Kevin has edited encyclopedias, taught history, and has an MA in Islamic law/finance. He has since founded his own financial advice firm, Newton Analytical.

In 30 years, the United States went from being just another country, although one with significant economic potential, to being one of the leading superpowers with influence that stretched across the globe. This lesson explains how.

Isolationism

For much of the first 130 years of America's existence as an independent country, the foreign policy advice of George Washington, namely to avoid foreign entanglements, had served the country well. In those few decades, the United States had used its unwillingness to do anything really, aside from trade with the rest of the world, to become an economic powerhouse. In fact, from 1898 on, it even had the collection of colonies to go with it.

Clearly, America's place in the world was changing. Some leaders, like Theodore Roosevelt, recognized this, sending a fleet of updated warships, known as the Great White Fleet, around the world as a demonstration of American power.

However, by the outbreak of World War I, the United States was thoroughly isolationist, meaning that it wanted to isolate itself from the events of Europe. Trade was still encouraged, and it was eventually that trade that helped tip opinion towards entering the war. German submarines had been sinking ships indiscriminately, and American shipping and American lives were starting to be targeted. However, even with their entry into World War I, the United States maintained its independence. American army units operated independently of the Anglo-French command, much to the chagrin of the European Allies.

Between the Wars

At the end of the war, President Woodrow Wilson tried to re-imagine the role of the United States in the world. Based off his plan for peace, the Fourteen Points, Woodrow argued for a world organization that would mediate disputes and avert future wars, the League of Nations. However, the American Senate was loathe to commit to such an open-ended system of foreign entanglements, so while the League became a reality, the United States never became a part of it.

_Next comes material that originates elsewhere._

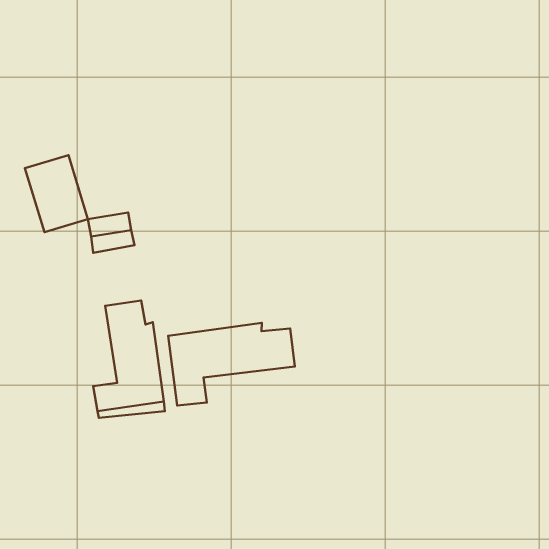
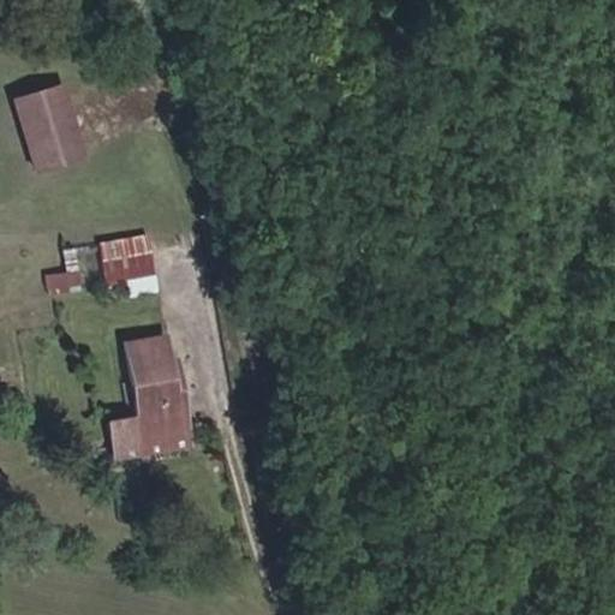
building: [25,155,88,232] -> [17,84,86,169]
building: [168,323,295,406] -> none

That said, the United States did use a number of treaties to focus on pointed and specific areas of diplomacy. Famous among these were the Dawes Plan for the reconstruction of Germany and repayment of French and British debts, as well as the Washington Naval Conference to limit the size of fleets around the world.

First Years of World War II

In the long run, these plans did remarkably little to prevent war, and the League of Nations proved too weak to challenge aggressors. By 1939, war raged in both Europe and East Asia, with appeals made to the United States to join. For the first two years, America was officially neutral. However, as it became clear that the Axis powers could eventually prove victorious, many Americans started campaigning for increased involvement, even if not full engagement.

Few tried harder than the American president, Franklin Roosevelt. Going as far as to coordinate American naval escorts for British shipping, Roosevelt made it clear which side he was cheering for. Ultimately, the events of December 7, 1941, when Pearl Harbor was bombed by the Japanese, forced American entry into the war.